### TASK STATEMENT
Please write out every line of the listing without alteration, but omit the images.

========================================================================

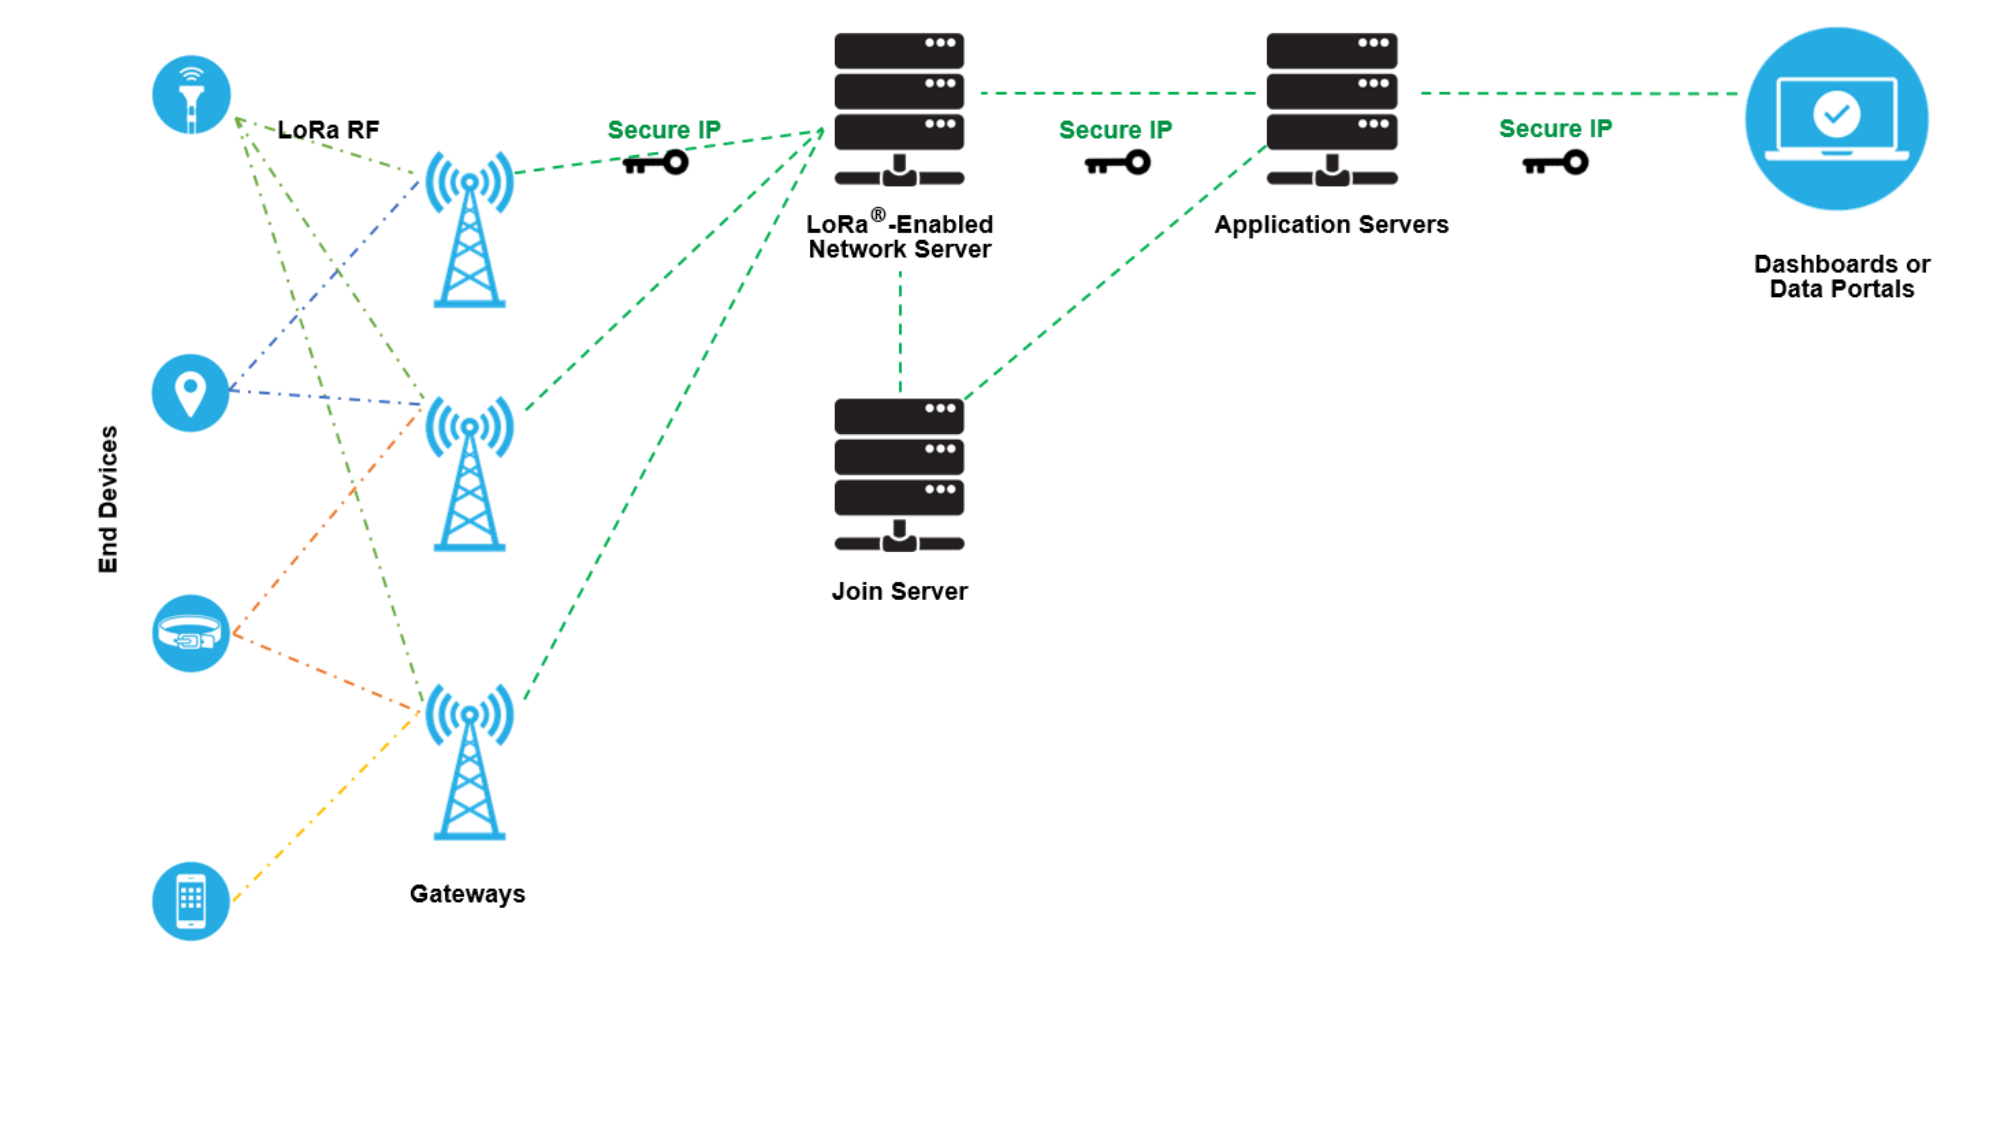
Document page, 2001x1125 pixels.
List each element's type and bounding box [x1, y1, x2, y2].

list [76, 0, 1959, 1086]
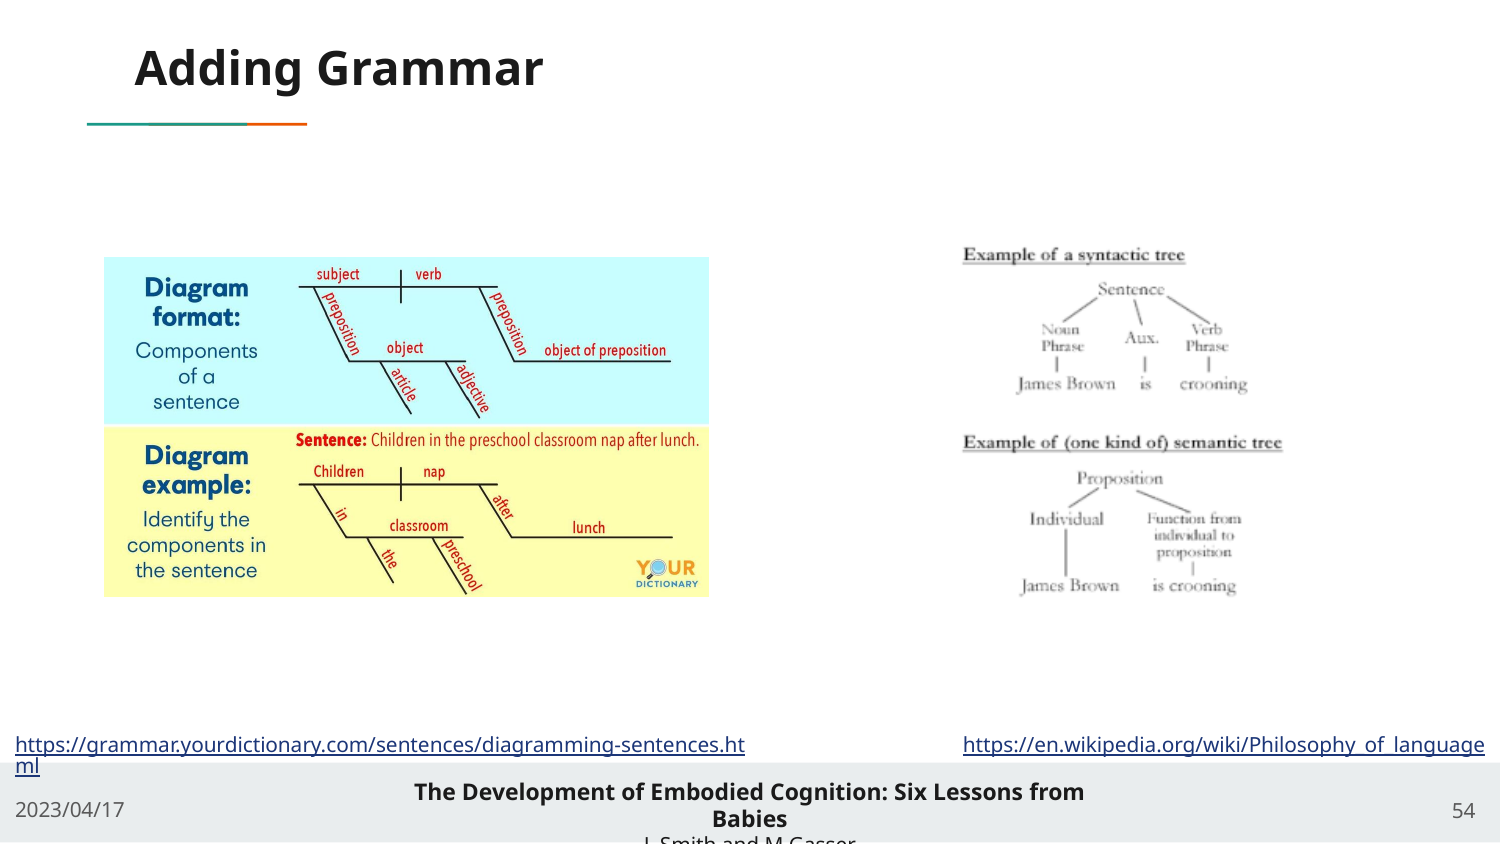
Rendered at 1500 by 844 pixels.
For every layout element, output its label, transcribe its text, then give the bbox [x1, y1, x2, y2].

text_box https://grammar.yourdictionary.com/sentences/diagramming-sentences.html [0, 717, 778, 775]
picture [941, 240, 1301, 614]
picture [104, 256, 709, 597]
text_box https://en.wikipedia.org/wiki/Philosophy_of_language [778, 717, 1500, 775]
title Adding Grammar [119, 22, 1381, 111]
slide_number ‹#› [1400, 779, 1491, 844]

========================================================================

### SOLUTION TO THE EXERCISE
Document page, 2001x1125 pixels.
List each element's type and bounding box [x1, y1, x2, y2].

list [76, 0, 1959, 1086]
Rendered at 1500 by 844 pixels.
For every layout element, output its label, transcribe its text, then give the bbox [x1, y1, x2, y2].

text_box https://grammar.yourdictionary.com/sentences/diagramming-sentences.html [0, 717, 778, 775]
picture [941, 240, 1301, 614]
picture [104, 256, 709, 597]
text_box https://en.wikipedia.org/wiki/Philosophy_of_language [778, 717, 1500, 775]
title Adding Grammar [119, 22, 1381, 111]
slide_number ‹#› [1400, 779, 1491, 844]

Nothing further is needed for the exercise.